Se fue Mutis, dejándonos a Maqroll el Gaviero...
Era, entre los escritores y los hombres de su tiempo, un contradictorio. Un amigo conmovedor, no pedía nada a cambio
El escritor Álvaro Mutis, en una imagen de 2003. /Jorge Uzon./elpais.com |
De este escritor formal y excéntrico a la vez, de Álvaro Mutis,
sorprendían la risa y el desdén; se reía de sí mismo, desdeñaba la
importancia que le concedían.
Era, entre los escritores y los hombres de su tiempo, un
contradictorio, en el sentido que rescató Guillermo Cabrera Infante: en
un tiempo de republicanos, y sobre todo de republicanos
latinoamericanos, se declaró monárquico, y defendió esa forma de mando
más desde la estética de los salones que desde la ética de las plazas.
Su vestimenta recurría a veces a chalecos que recordaban los de los
almirantes e iba siempre con una gorra azul marina como si estuviera al
frente de un navío.
Era ya un hombre mayor (y era grande, de músculos largos, de grandes facciones, de voz poderoso, casi de caramelo, la voz de Los intocables)
y llevaba pantalones vaqueros como un chiquillo. En la época en que
muchos de sus compañeros iban haciendo libros grandes y recopilando sus
obras completas o sus memorias como si así fueran a parar el tiempo que
les caía encima, escribió cada vez más menudo, como había hecho su
admirado Juan Rulfo, y siguió haciendo poesía para hablar menos y más
bajito.
Se situó lejos del foco que cayó sobre Gabriel García Márquez, por
ejemplo, y fue de los que dijo que aquel Nobel había acabado con sus
propias ansiedades, si ya lo tiene Gabo para que lo esperamos otros.
Cuando este amigo suyo recibió ese galardón fue de los que participó en
la alegre fanfarria colombiana que se destapó en Estocolmo, pero no era
un hombre de jarana. Tampoco era exactamente un patriota; el exilio le
dio otras patrias, y no llenaba las conversaciones de la nostalgia de su
país, ni mucho menos. Él inventó un país para sí solo, y de ese país
fue portavoz único, como un solitario de alta mar que miraba atentamente
pero hacia adentro, aunque se estuviera riendo. Su risa esperaba la
risa de otros, no se hacía grande hasta que los demás hacían eco. Sus
ojos los recuerdo como los de un muchacho soñoliento, y sus manos,
mientras fueron firmes, eran las de un nadador, grandes y fuertes, te
apretujaban la mano como si dentro llevara las ganas de verte.
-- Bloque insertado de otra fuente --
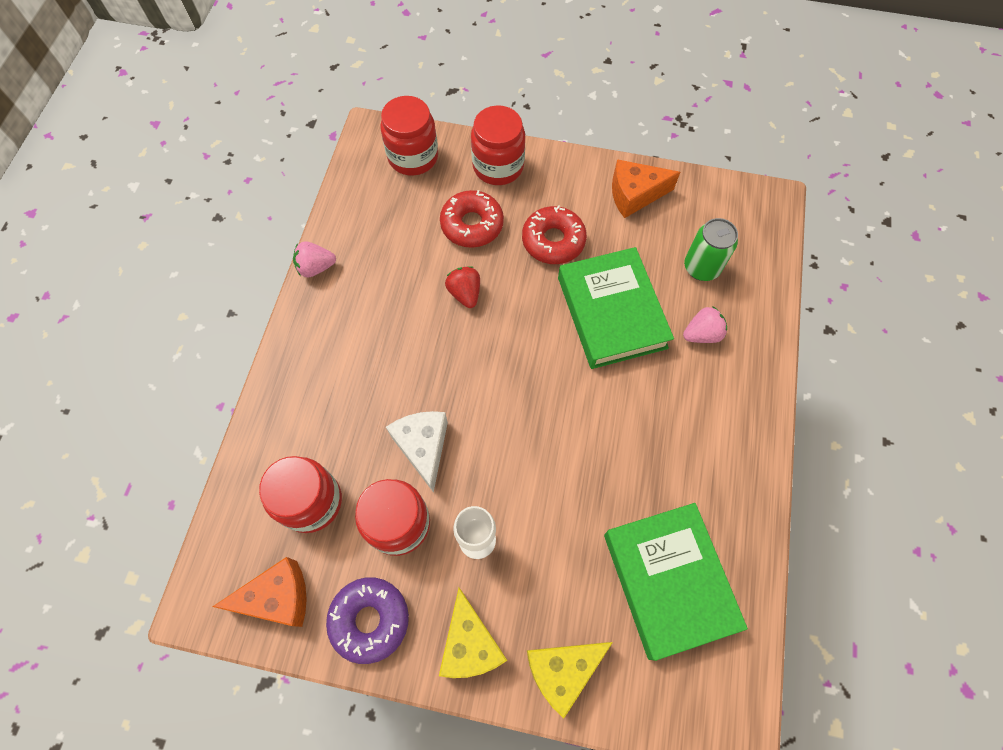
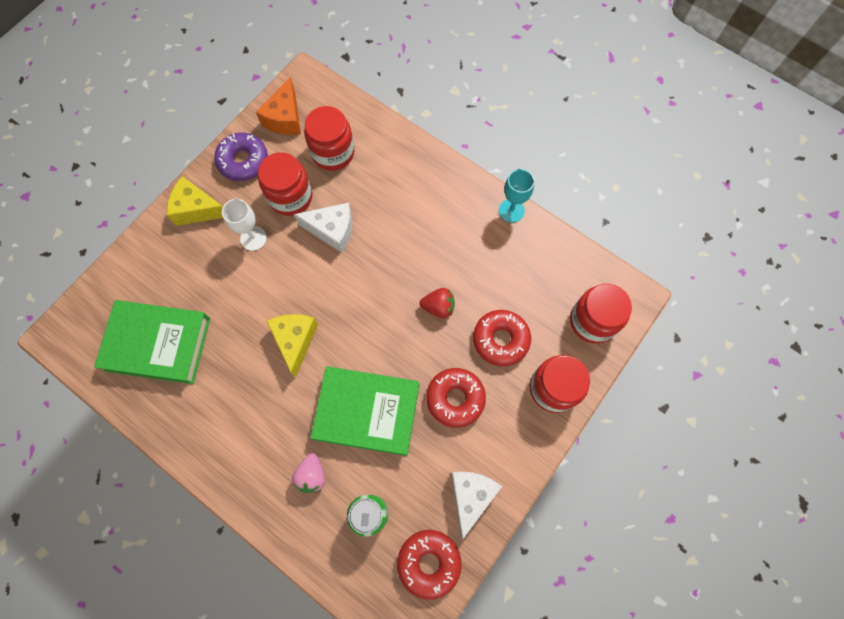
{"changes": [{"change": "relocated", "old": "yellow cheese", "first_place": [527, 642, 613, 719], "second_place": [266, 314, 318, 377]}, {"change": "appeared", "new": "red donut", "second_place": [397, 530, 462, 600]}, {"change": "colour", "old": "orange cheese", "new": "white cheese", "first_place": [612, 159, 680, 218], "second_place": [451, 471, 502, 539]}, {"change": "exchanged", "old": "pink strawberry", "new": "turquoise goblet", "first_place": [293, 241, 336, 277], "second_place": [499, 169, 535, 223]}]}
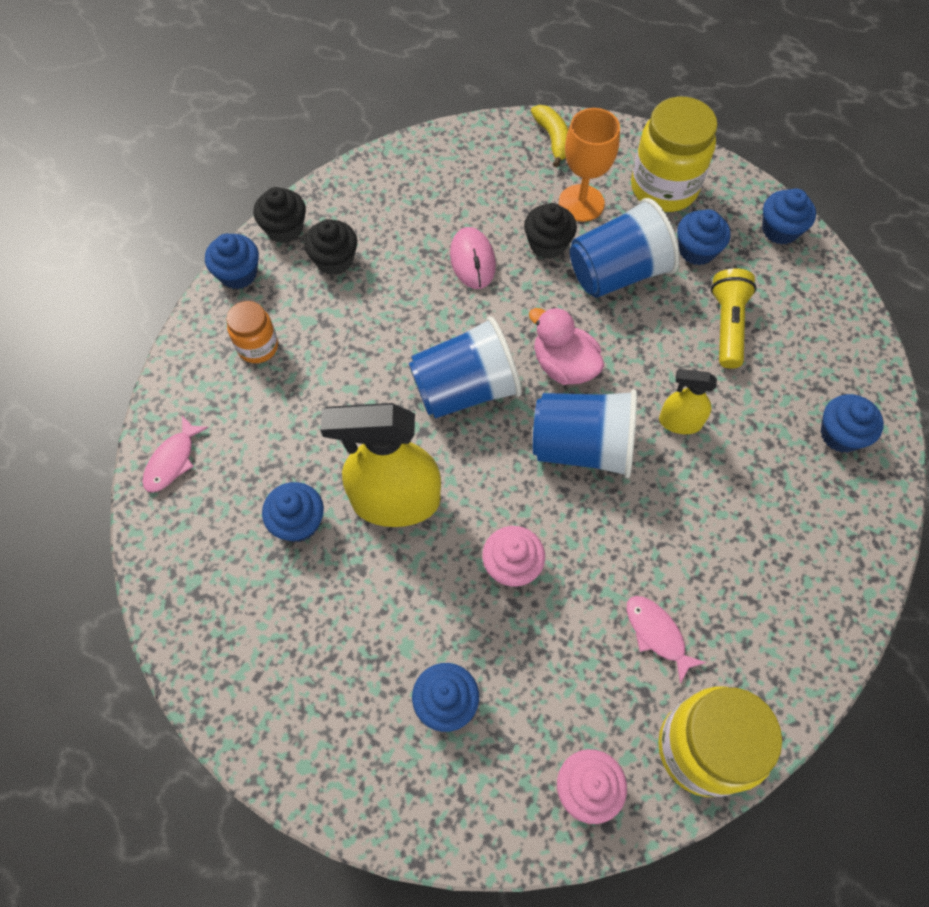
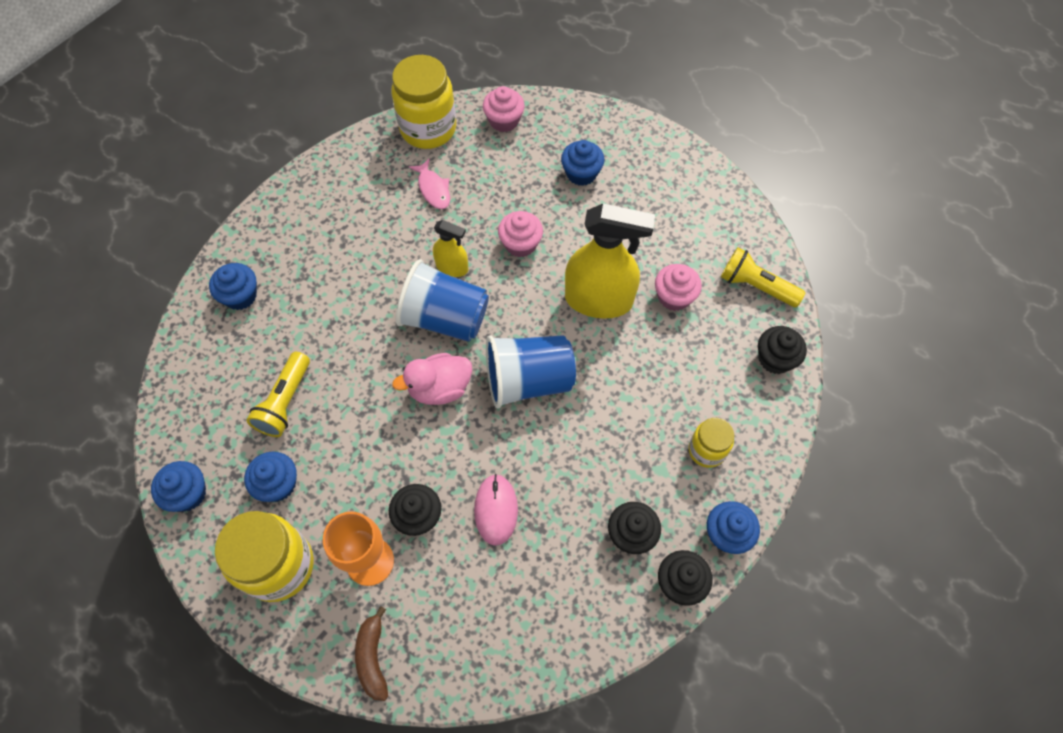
{"changes": [{"change": "colour", "old": "yellow banana", "new": "brown banana", "first_place": [531, 105, 569, 167], "second_place": [355, 606, 388, 701]}, {"change": "spun", "old": "pink duck", "first_place": [529, 307, 604, 385], "second_place": [392, 353, 472, 405], "degrees": 105}, {"change": "relocated", "old": "yellow spray bottle", "first_place": [659, 369, 717, 434], "second_place": [433, 220, 468, 277]}, {"change": "colour", "old": "blue cupcake", "new": "pink cupcake", "first_place": [262, 482, 324, 542], "second_place": [655, 264, 702, 311]}, {"change": "colour", "old": "orange jar", "new": "yellow jar", "first_place": [226, 301, 278, 363], "second_place": [689, 418, 735, 468]}, {"change": "appeared", "new": "yellow flashlight", "second_place": [721, 247, 805, 307]}, {"change": "exchanged", "old": "pink fish", "new": "black cupcake", "first_place": [143, 416, 209, 493], "second_place": [758, 326, 807, 374]}, {"change": "missing", "old": "blue cup", "first_place": [570, 198, 680, 298]}]}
Lo dijo más de una vez: era grandullón e ingenuo, su cuerpo había
crecido más que su deseo de ser mayor, pues pensaba, y esto lo dijo en
Madrid en 2002, que “esa fiesta que fue nuestra vida de niños es lo que
nos hace eternos”. La eternidad empieza un lunes, escribió su amigo
Eliseo Alberto, pues ese día justamente dejó esta fiesta en la que solo
se es eterno si uno sigue siendo el niño que fue.
Un apunte final: esa anécdota según la cual él le llevó a Gabo el Pedro Páramo de Rulfo “para que aprenda, carajo”, tiene una contrapartida que a lo mejor también es verdad: cuando Gabo escribió El coronel no tiene quien le escriba,
el propio Mutis se la llevó a Rulfo y le dijo esta jaculatoria: “Para
que aprenda, carajo”. Era un amigo conmovedor, no pedía nada a cambio.